#### The records

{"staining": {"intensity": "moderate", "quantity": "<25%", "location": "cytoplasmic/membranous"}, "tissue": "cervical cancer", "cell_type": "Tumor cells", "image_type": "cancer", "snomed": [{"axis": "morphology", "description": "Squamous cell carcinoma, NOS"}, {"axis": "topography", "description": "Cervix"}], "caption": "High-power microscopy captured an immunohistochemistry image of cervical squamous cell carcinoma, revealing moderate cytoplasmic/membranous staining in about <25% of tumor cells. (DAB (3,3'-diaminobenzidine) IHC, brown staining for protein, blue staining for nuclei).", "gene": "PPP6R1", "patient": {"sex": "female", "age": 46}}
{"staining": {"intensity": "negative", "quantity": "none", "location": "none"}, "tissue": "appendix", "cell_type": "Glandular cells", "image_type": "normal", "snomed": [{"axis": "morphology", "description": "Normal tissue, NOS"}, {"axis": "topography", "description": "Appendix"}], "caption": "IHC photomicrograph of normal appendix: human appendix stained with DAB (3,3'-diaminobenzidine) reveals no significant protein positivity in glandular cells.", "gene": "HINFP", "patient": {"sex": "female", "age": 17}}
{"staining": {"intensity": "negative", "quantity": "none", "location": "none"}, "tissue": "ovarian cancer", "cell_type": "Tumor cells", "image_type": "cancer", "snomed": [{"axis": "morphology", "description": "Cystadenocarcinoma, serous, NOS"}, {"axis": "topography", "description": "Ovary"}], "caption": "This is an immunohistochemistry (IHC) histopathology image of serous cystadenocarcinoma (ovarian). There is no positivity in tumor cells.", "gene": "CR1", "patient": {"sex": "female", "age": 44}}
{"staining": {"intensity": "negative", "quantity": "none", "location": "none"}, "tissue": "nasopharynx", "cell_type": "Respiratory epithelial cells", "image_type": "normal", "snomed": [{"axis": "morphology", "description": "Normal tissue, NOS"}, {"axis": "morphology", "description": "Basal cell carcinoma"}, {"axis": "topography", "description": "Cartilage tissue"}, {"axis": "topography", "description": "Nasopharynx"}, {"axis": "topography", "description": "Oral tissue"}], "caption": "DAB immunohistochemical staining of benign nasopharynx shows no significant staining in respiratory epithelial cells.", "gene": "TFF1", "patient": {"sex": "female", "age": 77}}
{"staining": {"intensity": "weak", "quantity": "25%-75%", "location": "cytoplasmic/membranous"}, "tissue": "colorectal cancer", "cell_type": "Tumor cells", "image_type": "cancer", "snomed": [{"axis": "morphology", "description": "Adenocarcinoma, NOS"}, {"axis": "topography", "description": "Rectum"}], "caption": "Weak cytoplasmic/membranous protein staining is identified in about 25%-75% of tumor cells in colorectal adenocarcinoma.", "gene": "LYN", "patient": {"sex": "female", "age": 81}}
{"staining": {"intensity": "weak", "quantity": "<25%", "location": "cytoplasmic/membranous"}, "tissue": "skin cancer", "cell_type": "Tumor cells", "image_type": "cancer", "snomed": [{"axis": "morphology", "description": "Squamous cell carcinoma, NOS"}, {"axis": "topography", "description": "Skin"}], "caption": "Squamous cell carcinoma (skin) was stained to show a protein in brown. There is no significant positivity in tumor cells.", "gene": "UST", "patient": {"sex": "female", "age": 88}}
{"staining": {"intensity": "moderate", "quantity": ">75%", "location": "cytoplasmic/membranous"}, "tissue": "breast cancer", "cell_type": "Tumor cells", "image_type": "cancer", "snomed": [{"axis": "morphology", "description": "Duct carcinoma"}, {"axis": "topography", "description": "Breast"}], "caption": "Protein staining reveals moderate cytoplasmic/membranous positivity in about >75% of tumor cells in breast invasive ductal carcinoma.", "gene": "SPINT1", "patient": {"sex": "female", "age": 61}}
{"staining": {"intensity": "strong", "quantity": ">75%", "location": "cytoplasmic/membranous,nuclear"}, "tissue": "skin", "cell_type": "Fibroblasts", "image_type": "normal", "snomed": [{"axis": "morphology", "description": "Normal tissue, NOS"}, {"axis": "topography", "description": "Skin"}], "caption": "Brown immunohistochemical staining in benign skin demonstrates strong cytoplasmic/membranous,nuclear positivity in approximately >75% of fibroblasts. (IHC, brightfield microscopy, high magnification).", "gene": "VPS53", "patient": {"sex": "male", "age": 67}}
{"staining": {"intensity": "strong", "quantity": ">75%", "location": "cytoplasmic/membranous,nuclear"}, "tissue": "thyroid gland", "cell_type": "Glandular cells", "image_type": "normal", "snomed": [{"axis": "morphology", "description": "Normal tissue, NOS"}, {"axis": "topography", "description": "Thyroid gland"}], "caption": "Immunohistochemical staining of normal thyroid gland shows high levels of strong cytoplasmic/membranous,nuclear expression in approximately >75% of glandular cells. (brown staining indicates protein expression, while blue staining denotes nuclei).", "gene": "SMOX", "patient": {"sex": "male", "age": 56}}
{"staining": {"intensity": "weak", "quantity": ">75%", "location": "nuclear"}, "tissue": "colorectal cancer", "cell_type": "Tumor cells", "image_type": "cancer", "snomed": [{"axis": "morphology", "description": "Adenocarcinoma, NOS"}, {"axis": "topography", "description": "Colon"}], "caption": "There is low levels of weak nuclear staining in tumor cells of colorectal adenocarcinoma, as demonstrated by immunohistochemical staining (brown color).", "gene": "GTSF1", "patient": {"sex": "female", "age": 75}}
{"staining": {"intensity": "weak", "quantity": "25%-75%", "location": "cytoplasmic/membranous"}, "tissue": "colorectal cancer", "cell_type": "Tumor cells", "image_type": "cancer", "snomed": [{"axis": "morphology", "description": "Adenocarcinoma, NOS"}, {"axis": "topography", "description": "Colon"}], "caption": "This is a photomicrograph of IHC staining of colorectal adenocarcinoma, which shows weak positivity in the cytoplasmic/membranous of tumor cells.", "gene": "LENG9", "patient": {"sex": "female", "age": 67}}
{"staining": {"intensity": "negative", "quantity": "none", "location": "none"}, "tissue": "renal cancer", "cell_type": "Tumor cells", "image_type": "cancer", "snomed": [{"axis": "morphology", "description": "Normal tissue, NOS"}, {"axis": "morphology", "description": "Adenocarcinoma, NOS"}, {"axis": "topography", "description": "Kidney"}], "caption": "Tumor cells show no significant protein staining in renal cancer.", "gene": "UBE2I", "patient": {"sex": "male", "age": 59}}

########

**Brief:** Emit an exact copy of the lines spanning the start of the records to the line containing "photomicrograph of normal", inclusive, and no other output.

**Problem solution:**
{"staining": {"intensity": "moderate", "quantity": "<25%", "location": "cytoplasmic/membranous"}, "tissue": "cervical cancer", "cell_type": "Tumor cells", "image_type": "cancer", "snomed": [{"axis": "morphology", "description": "Squamous cell carcinoma, NOS"}, {"axis": "topography", "description": "Cervix"}], "caption": "High-power microscopy captured an immunohistochemistry image of cervical squamous cell carcinoma, revealing moderate cytoplasmic/membranous staining in about <25% of tumor cells. (DAB (3,3'-diaminobenzidine) IHC, brown staining for protein, blue staining for nuclei).", "gene": "PPP6R1", "patient": {"sex": "female", "age": 46}}
{"staining": {"intensity": "negative", "quantity": "none", "location": "none"}, "tissue": "appendix", "cell_type": "Glandular cells", "image_type": "normal", "snomed": [{"axis": "morphology", "description": "Normal tissue, NOS"}, {"axis": "topography", "description": "Appendix"}], "caption": "IHC photomicrograph of normal appendix: human appendix stained with DAB (3,3'-diaminobenzidine) reveals no significant protein positivity in glandular cells.", "gene": "HINFP", "patient": {"sex": "female", "age": 17}}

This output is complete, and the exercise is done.